YOUR GOAL =
Your task is to print, exactly and only, the lines from the start of the entries below through the line with "Best sellers products". Include both ends, but skip the pictures.

DATA RECORDS =
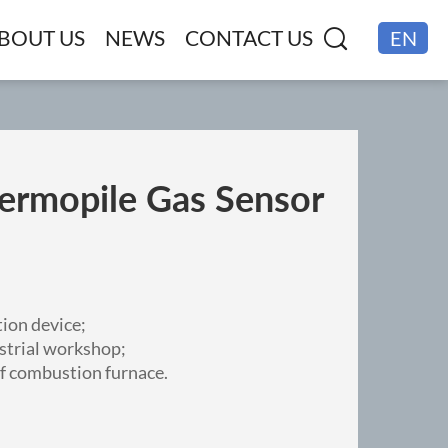
BOUT US
NEWS
CONTACT US
EN
CN
rmopile Gas Sensor
ion device;
strial workshop;
f combustion furnace.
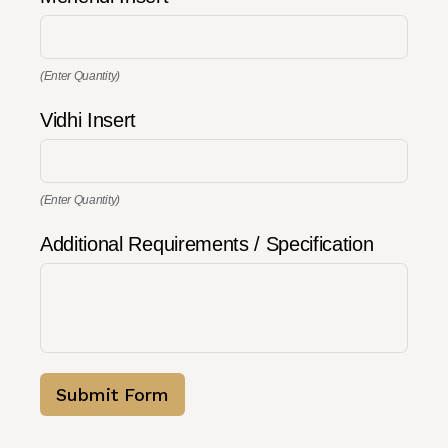
(Enter Quantity)
Vidhi Insert
(Enter Quantity)
Additional Requirements / Specification
Submit Form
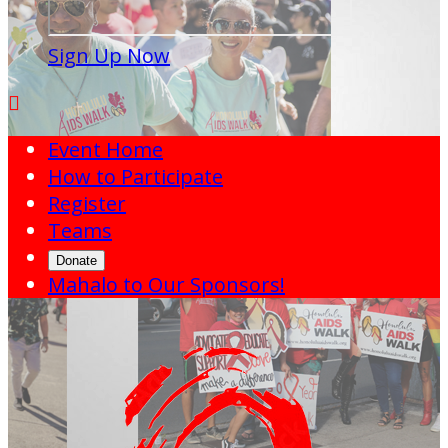
Sign Up Now

Event Home
How to Participate
Register
Teams
Donate
Mahalo to Our Sponsors!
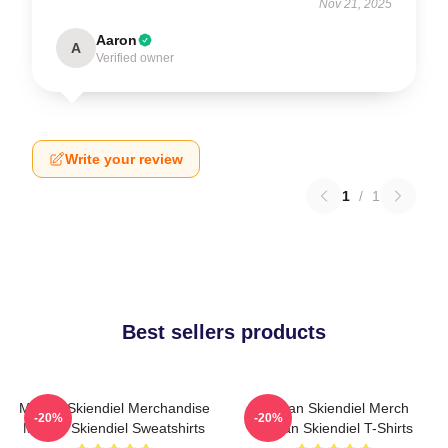
Nov 21, 2025
Aaron
A
Verified owner
Write your review
1
/
1
Best sellers products
Megan Skiendiel Merchandise
Megan Skiendiel Merch
-20%
-20%
Megan Skiendiel Sweatshirts
Megan Skiendiel T-Shirts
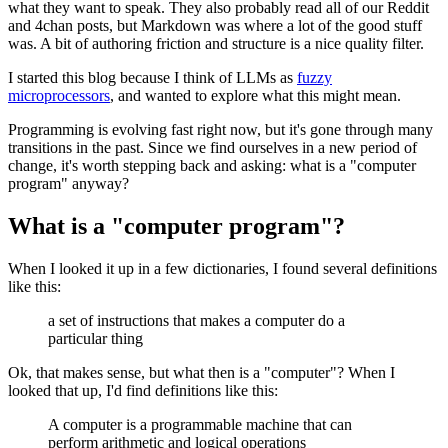
what they want to speak. They also probably read all of our Reddit
and 4chan posts, but Markdown was where a lot of the good stuff
was. A bit of authoring friction and structure is a nice quality filter.
I started this blog because I think of LLMs as
fuzzy
microprocessors
, and wanted to explore what this might mean.
Programming is evolving fast right now, but it's gone through many
transitions in the past. Since we find ourselves in a new period of
change, it's worth stepping back and asking: what is a "computer
program" anyway?
What is a "computer program"?
When I looked it up in a few dictionaries, I found several definitions
like this:
a set of instructions that makes a computer do a
particular thing
Ok, that makes sense, but what then is a "computer"? When I
looked that up, I'd find definitions like this:
A computer is a programmable machine that can
perform arithmetic and logical operations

EXPECTED OUTPUT =
BOUT US
NEWS
CONTACT US
EN
CN
rmopile Gas Sensor
ion device;
strial workshop;
f combustion furnace.
(Enter Quantity)
Vidhi Insert
(Enter Quantity)
Additional Requirements / Specification
Submit Form
Sign Up Now

Event Home
How to Participate
Register
Teams
Donate
Mahalo to Our Sponsors!
Nov 21, 2025
Aaron
A
Verified owner
Write your review
1
/
1
Best sellers products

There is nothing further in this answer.